Modeling of Embedded FBG Sensors in Composite Structures for Force–Temperature Decoupling

Structural health monitoring of composite structures requires reliable separation of temperature and force/strain effects in embedded fiber-optic sensors. This paper proposes a two-channel fiber Bragg grating (FBG) sensing workflow that combines deliberately mismatched sensitivity coefficients with dual-edge ratiometric interrogation to enable robust wavelength tracking and subsequent decoupling of measurands. External thermal and mechanical inputs are first converted to equivalent fiber strain and mapped to Bragg-wavelength shifts for two gratings; the reflected spectrum is then demodulated using complementary edge filters that generate photodetector signals I1(λ) and I2(λ). A power-drift-resistant metric R=(I1−I2)/(I1+I2) is formed, and the wavelength is reconstructed via a calibrated inverse mapping λ=f(R) implemented end-to-end in MATLAB/Simulink, including optical demodulation, ADC/DSP processing, and a matrix-based decoupling solver. Within λ≈1549.2-1550.8 nm, responses are complementary (I1:0→0.30 a.u., I2:0.30→0 a.u.) with a balance near 1550.0 nm at ≈0.15 a.u., yielding maximal central sensitivity.
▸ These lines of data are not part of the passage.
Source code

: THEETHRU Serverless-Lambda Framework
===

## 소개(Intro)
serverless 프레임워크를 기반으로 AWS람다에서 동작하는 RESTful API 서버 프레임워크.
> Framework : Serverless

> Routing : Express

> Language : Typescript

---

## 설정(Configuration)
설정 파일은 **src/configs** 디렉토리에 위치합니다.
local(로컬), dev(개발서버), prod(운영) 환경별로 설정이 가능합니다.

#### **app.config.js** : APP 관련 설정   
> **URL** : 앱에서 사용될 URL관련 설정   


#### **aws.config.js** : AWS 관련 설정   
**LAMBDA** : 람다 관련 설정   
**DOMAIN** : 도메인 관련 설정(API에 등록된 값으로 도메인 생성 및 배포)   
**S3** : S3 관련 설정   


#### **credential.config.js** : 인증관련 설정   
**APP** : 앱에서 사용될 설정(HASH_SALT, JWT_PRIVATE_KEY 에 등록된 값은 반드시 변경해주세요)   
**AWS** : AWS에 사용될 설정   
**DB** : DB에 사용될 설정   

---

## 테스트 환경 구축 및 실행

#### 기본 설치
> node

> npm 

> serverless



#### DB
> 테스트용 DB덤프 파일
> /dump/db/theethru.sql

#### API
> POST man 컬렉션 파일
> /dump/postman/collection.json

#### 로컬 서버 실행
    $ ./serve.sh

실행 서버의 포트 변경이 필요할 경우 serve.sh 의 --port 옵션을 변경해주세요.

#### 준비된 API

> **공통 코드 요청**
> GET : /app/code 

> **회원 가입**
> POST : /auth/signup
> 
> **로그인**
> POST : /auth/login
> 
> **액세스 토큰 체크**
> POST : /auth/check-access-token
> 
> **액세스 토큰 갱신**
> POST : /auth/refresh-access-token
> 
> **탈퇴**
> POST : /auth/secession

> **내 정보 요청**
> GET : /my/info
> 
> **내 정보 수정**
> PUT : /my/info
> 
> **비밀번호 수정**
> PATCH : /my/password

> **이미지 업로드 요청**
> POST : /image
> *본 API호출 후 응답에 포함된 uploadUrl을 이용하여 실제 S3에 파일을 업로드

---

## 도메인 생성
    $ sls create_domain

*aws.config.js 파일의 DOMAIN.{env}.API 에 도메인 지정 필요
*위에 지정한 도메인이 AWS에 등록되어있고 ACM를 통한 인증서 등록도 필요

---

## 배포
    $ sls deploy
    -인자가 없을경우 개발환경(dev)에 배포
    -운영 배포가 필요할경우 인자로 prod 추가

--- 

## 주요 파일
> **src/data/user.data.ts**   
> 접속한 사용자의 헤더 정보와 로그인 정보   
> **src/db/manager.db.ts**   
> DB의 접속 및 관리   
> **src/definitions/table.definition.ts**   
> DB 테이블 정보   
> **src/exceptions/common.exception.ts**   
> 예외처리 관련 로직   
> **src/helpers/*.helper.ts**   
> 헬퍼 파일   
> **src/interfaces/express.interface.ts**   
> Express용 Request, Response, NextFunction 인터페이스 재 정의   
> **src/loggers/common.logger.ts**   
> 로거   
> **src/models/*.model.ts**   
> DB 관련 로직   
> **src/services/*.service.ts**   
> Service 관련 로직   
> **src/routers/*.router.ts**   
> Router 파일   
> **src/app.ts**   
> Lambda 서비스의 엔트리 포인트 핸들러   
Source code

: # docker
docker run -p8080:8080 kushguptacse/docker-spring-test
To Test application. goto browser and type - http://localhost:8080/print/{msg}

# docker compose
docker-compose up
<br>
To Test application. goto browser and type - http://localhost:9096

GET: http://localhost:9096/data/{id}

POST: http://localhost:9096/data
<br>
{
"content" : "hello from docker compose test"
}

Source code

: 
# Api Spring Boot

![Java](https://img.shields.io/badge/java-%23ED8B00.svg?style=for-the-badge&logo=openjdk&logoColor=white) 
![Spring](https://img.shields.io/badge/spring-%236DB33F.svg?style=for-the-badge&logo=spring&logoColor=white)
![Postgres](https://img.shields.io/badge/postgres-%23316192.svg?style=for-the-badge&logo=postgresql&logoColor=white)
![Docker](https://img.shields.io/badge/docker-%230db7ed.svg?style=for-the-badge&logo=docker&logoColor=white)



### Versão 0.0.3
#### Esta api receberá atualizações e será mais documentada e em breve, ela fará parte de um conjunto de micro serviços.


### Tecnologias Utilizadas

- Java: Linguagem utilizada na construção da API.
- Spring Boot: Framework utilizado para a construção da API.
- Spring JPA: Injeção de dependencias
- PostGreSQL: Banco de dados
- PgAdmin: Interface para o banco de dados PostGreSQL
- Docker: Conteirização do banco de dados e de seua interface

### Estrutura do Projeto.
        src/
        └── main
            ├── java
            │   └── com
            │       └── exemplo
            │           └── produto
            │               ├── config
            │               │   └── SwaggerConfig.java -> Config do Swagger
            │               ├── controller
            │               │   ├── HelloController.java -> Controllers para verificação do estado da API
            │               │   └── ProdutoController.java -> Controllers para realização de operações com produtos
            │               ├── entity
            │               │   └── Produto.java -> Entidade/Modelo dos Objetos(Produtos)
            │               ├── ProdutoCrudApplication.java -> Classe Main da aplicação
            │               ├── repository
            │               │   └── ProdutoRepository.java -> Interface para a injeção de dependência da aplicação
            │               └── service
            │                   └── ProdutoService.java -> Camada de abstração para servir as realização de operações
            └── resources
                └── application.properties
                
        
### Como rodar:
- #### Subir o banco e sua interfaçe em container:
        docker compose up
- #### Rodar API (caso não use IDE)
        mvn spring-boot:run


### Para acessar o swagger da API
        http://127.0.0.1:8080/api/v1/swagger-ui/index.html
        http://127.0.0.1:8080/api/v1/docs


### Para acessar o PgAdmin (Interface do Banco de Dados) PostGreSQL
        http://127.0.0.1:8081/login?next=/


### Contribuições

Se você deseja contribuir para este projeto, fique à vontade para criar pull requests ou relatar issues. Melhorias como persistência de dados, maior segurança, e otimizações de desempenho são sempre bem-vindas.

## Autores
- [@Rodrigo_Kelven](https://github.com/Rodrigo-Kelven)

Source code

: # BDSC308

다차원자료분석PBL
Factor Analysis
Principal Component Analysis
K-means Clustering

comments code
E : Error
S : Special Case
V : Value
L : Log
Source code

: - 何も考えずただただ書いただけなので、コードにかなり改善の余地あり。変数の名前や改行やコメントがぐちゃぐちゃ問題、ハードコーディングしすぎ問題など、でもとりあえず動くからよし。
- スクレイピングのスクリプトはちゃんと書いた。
Simulations over t=0–15 min show that approaching calibration limits can cause reconstruction saturation and spectral errors of hundreds of picometers, degrading force estimation, while temperature trends remain comparatively stable. These results confirm feasibility of the two-FBG ratiometric concept and motivate extending the calibration range and strengthening the inversion. Future work will focus on wider-range calibration (e.g., optimized/tunable edge filters), regularized or piecewise inversion of f(R)f, explicit noise/drift modeling, and experimental validation in representative composite specimens.